We often underestimate the levels of sarcasm and innuendo present in the Bible writers, often falsely attributing to them only simple speech and pious blessings. Life is and never was that simple.
When Hazael presented himself before the prophet Elisha, he immediately saw through the messenger's murderous intentions and immediately saw how Hazael intended to usurp the throne by deception and regicide. Elisha knew that Hazael would lie to the king to gain his confidence.
Thus, Elisha said to Hazael something like, "Say to Ben Hadad, You will certainly recover because that is what you will say to him no matter what I say. However, the king will die, not from this disease but by your hand."
If Hazael had reported Elisha's words to the king in full, no lie would have been told.
Commentaries reach a similar conclusion. Note the Pulpit Commentary on 2 Kings 8:10 -
What Elisha says to Hazael is, "Go, say unto him, Thou shalt surely
live;" i.e. "Go, say unto him, what thou hast already made up thy mind
to say, what a courtier is sure to say, Thou shalt recover." Howbeit
the Lord hath showed me that he shall surely die. If Hazael had
reported the whole answer to Benhadad, he would have told no lie, and
thus Elisha is not responsible for his lie.
Ellicott reaches an identical conclusion.
Thou wilt certainly live. Elisha sees through Hazael's character and
designs, and answers him in the tone of irony which he used to Gehazi
in 2 Kings 5:26, "Go, tell thy lord--as thou, the supple and
unscrupulous courtier wilt be sure to do--he will certainly recover. I
know, however, that he will assuredly die, and by thy hand." Others
interpret, "Thou mightest recover" (i.e., thy disease is not mortal);
and make the rest of the prophet's reply a confidential communication
to Hazael. But this is to represent the prophet as deceiving Benhadad,
and guilty of complicity with Hazael, which agrees neither with
Elisha's character nor with what follows in 2 Kings 8:11-12.

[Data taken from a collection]
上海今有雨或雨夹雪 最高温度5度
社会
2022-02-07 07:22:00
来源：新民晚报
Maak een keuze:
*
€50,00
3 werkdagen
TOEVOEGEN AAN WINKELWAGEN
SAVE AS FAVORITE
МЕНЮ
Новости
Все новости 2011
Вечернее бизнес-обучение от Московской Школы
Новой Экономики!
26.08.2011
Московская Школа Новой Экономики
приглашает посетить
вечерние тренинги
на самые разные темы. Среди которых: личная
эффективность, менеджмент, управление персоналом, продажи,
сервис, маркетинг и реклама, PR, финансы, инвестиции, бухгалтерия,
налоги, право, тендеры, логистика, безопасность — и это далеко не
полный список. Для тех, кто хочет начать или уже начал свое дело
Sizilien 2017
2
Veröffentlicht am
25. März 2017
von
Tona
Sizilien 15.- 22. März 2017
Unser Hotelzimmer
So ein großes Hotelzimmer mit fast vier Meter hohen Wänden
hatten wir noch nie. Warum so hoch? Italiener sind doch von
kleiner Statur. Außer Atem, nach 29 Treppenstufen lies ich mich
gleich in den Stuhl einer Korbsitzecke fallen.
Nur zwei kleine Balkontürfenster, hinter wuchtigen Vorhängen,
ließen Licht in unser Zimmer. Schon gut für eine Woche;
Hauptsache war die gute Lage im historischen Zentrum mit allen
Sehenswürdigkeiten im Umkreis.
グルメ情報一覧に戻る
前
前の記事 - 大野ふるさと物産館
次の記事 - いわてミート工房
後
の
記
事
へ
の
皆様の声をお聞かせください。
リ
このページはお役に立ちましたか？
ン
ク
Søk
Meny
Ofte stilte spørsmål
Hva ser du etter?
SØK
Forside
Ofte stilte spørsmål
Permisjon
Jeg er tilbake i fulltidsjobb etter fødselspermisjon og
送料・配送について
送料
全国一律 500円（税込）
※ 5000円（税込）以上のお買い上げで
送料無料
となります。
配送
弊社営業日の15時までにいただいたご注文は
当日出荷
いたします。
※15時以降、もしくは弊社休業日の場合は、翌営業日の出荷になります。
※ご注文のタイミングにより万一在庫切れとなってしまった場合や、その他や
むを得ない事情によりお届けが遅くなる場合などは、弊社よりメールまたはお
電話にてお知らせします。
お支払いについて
* * *
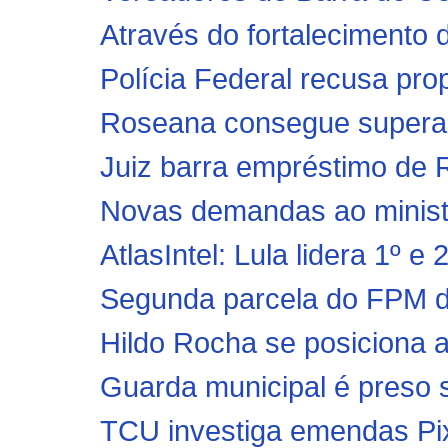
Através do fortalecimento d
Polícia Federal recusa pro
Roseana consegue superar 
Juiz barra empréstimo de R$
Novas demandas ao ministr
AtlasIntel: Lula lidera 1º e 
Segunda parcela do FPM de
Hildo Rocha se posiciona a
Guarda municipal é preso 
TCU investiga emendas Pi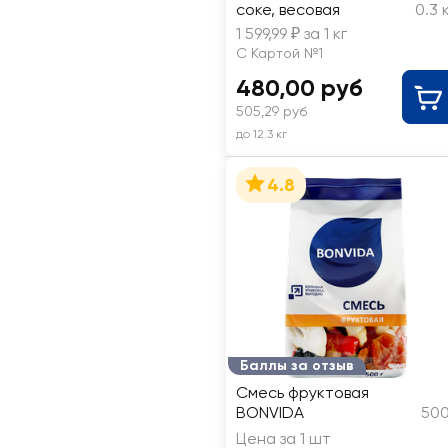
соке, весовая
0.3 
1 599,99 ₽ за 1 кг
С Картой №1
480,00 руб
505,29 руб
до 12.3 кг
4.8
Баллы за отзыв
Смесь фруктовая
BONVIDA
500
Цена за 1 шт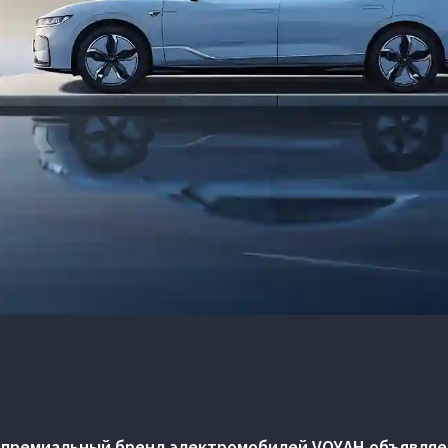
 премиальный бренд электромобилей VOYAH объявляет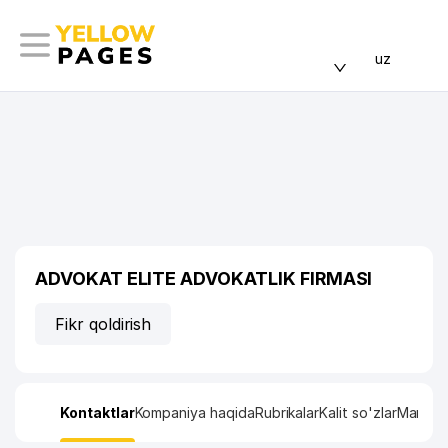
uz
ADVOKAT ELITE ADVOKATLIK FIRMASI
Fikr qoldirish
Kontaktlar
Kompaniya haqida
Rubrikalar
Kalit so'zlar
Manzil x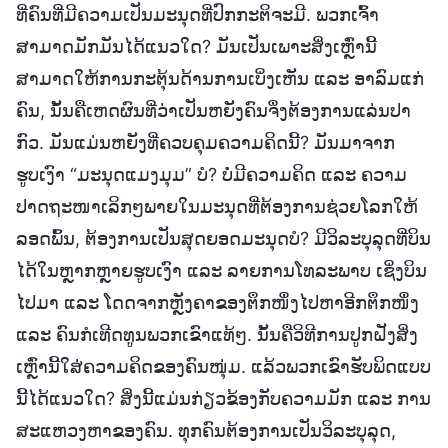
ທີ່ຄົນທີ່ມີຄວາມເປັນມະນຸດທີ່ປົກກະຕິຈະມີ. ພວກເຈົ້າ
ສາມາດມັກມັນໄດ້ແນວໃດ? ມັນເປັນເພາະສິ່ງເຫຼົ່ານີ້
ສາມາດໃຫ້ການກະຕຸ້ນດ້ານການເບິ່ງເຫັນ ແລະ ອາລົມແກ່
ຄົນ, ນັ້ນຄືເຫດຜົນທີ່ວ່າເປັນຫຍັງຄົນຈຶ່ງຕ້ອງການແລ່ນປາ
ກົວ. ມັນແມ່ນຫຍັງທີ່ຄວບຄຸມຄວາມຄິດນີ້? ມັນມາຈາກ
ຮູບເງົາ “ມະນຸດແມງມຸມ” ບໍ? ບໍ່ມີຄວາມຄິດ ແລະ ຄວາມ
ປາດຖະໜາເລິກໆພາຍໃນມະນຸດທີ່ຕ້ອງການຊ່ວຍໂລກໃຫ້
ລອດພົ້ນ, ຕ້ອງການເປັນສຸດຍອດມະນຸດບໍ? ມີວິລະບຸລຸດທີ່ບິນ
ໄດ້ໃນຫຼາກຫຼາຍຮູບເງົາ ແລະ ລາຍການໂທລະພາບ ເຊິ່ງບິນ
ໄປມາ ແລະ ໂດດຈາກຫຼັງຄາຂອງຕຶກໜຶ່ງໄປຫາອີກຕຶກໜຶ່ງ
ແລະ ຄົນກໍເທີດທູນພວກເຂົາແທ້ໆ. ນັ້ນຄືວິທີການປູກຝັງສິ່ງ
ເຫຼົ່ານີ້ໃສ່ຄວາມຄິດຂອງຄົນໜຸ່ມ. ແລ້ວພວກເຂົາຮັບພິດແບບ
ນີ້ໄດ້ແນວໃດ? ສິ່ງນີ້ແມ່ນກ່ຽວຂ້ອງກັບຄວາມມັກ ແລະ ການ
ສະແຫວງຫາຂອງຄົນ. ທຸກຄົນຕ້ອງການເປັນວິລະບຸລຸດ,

TASK DETAILS: Can you copy the whole passage on Elisha's reply to Hazael word for word?

REPLY:
We often underestimate the levels of sarcasm and innuendo present in the Bible writers, often falsely attributing to them only simple speech and pious blessings. Life is and never was that simple.
When Hazael presented himself before the prophet Elisha, he immediately saw through the messenger's murderous intentions and immediately saw how Hazael intended to usurp the throne by deception and regicide. Elisha knew that Hazael would lie to the king to gain his confidence.
Thus, Elisha said to Hazael something like, "Say to Ben Hadad, You will certainly recover because that is what you will say to him no matter what I say. However, the king will die, not from this disease but by your hand."
If Hazael had reported Elisha's words to the king in full, no lie would have been told.
Commentaries reach a similar conclusion. Note the Pulpit Commentary on 2 Kings 8:10 -
What Elisha says to Hazael is, "Go, say unto him, Thou shalt surely
live;" i.e. "Go, say unto him, what thou hast already made up thy mind
to say, what a courtier is sure to say, Thou shalt recover." Howbeit
the Lord hath showed me that he shall surely die. If Hazael had
reported the whole answer to Benhadad, he would have told no lie, and
thus Elisha is not responsible for his lie.
Ellicott reaches an identical conclusion.
Thou wilt certainly live. Elisha sees through Hazael's character and
designs, and answers him in the tone of irony which he used to Gehazi
in 2 Kings 5:26, "Go, tell thy lord--as thou, the supple and
unscrupulous courtier wilt be sure to do--he will certainly recover. I
know, however, that he will assuredly die, and by thy hand." Others
interpret, "Thou mightest recover" (i.e., thy disease is not mortal);
and make the rest of the prophet's reply a confidential communication
to Hazael. But this is to represent the prophet as deceiving Benhadad,
and guilty of complicity with Hazael, which agrees neither with
Elisha's character nor with what follows in 2 Kings 8:11-12.